DIE LINKE: Gegen die Verharmlosung der Bücherverbrennung und die Diffamierung von Antifaschist_innen

In der Landeszeitung vom 02. Mai, spricht sich der Stadtverbandsvorsitzende der CDU, Alexander Schwake, gegen die Verhüllung des Ehrenmals der Lüneburger 110. Infanteriedivision aus und vergleicht diese mit dem Verbrennen von Büchern.

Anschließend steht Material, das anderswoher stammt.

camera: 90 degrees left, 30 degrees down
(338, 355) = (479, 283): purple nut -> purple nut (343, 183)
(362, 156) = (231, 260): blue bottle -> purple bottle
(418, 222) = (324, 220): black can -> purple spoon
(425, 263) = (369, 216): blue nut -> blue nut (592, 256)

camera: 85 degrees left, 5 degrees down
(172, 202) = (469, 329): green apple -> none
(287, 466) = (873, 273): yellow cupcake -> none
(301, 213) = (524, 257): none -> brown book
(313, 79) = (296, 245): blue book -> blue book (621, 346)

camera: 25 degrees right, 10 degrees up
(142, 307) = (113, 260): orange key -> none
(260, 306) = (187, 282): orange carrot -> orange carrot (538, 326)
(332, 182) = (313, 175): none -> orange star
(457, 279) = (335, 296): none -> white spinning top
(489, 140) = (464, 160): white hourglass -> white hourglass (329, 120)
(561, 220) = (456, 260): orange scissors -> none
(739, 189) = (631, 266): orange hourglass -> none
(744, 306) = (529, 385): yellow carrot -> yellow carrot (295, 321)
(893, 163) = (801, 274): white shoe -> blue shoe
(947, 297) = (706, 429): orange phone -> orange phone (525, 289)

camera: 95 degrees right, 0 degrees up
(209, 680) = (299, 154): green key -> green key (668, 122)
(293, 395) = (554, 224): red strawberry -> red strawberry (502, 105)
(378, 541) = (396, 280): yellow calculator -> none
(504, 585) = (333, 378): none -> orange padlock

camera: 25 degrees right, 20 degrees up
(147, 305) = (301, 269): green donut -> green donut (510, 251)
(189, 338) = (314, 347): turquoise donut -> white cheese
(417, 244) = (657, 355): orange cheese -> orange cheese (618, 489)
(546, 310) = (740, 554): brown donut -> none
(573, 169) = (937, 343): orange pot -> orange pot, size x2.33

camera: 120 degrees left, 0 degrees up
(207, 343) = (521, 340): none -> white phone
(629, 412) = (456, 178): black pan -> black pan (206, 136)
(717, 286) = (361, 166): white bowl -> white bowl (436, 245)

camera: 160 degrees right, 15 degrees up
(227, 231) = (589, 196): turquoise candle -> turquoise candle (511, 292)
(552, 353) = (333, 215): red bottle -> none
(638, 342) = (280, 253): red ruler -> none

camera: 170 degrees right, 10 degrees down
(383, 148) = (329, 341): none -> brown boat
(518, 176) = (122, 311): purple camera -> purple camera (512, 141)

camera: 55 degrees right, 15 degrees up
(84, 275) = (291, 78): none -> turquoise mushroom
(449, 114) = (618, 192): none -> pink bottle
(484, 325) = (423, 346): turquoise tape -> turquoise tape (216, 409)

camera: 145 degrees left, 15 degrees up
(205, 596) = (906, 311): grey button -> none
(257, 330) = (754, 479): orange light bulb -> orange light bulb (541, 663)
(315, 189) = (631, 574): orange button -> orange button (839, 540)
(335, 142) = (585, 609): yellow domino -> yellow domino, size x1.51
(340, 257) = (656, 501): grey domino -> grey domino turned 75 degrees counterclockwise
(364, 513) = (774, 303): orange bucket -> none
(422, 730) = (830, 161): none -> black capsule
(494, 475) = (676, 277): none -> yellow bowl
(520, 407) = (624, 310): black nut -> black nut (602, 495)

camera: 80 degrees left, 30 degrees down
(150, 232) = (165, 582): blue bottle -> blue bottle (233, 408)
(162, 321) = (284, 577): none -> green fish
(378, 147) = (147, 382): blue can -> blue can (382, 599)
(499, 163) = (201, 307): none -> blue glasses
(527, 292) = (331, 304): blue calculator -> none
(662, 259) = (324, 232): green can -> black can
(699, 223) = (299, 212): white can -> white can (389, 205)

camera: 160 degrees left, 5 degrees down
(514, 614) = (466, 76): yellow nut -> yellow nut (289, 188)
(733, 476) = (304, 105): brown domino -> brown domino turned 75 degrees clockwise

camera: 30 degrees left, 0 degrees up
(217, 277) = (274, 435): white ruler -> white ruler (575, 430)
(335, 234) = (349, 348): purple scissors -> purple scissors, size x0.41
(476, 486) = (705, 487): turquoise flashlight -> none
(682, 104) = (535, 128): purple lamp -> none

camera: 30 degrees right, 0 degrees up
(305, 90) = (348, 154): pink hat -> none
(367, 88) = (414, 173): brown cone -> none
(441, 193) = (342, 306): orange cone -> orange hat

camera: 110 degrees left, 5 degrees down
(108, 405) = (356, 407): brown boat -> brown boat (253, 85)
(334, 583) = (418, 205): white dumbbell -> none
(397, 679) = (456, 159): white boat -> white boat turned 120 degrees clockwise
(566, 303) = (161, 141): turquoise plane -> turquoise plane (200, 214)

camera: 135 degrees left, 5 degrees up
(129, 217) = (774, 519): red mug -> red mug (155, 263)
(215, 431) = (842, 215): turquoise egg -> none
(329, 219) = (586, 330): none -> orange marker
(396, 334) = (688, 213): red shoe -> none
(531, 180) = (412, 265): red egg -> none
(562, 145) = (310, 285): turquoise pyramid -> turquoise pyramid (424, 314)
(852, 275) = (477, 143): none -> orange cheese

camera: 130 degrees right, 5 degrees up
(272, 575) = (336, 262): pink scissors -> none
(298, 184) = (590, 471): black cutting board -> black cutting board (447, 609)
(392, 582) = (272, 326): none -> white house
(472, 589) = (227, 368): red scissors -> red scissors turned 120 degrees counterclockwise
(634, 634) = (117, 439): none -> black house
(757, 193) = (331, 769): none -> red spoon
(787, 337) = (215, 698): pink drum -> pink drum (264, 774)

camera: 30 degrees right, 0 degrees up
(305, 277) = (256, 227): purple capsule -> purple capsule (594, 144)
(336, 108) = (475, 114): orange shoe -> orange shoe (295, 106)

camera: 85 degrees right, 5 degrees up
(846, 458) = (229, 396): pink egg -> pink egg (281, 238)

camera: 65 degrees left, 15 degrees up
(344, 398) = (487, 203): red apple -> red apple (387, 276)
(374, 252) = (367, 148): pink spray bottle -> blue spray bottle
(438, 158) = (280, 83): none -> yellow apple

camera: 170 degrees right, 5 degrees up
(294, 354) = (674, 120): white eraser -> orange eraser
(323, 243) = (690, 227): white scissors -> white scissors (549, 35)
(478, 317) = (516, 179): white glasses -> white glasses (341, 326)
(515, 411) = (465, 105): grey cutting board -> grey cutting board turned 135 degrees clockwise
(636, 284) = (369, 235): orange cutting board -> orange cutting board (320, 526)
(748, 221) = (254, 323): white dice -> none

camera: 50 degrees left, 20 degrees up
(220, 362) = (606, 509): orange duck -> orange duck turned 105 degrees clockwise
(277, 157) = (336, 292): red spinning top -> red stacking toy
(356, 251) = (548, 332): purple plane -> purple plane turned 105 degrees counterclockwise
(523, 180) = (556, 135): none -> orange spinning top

Das ist ein Schlag ins Gesicht für alle Opfer des Faschismus, sowie aller antifaschistisch Engagierten, findet Thorben Peters, Kreisvorsitzender der LINKEN Lüneburg und Landesvorstandsmitglied der LINKEn Niedersachsen:

„Herr Schwake vergleicht die Verhüllung eines Ehrenmals von Kriegsverbrechern des zweiten Weltkrieges mit der Verbrennung von Büchern durch die Nationalsozialisten. Damit setzt er nicht nur engagierte Menschen, welche gegen Krieg und Faschismus mahnen wollen, mit den Nationalsozialisten gleich. Er verharmlost zudem auf niederträchtige Weise die Vernichtung von Kunst und Literatur sowie die Verfolgung von Andersdenkenden im dritten Reich.“

Die Bücherverbrennung, die sich in diesem Mai zum 85. Mal jährt, war eine Propagandaaktion der Nazis, um Hass und Gewalt gegen Andersdenkende zu sähen und ihre Werke zu vernichten. Sie fand in 21 Universitätsstädten statt und war Höhepunkt der Aktion „Wider dem undeutschen Geist“. Mit ihr begann die Verfolgung von Jüd_innen, Marxist_innen, Pazifist_innen und anderen politisch unliebsamen Oppositionellen. 

Thorben Peters weiter:

„Hätte die CDU die Debatte zur Erinnerungskultur zum Anlass genommen, sich in die Perspektive der Opfer der Nationalsozialisten hineinzuversetzen, hätte sie begriffen, dass eine zeitweilige Verhüllung des Ehrenmals bis zu dessen angemessene Umgestaltung ein Ende der Verhöhnung der Opfer dieser Division bedeuten würde. Stattdessen spielt die CDU, die Opfer von Kriegsverbrechen und Bücherverbrennung gegeneinander aus. Mit einer solchen Haltung sollte diese Partei das Forum denjenigen überlassen, die aus der Geschichte lernen wollen.“

Der Gedenkstein der 110. Infanteriedivision glorifiziert das Handeln von hier ausgebildeten Soldaten im zweiten Weltkrieg während des Vernichtungskrieges gegen Ost-Europa. Unter ihrer Beteiligung fand in Ozaritichi (Weißrussland) eines der größten Kriegsverbrechen gegen die dortige Zivilbevölkerung statt, mit Tausenden Toten statt.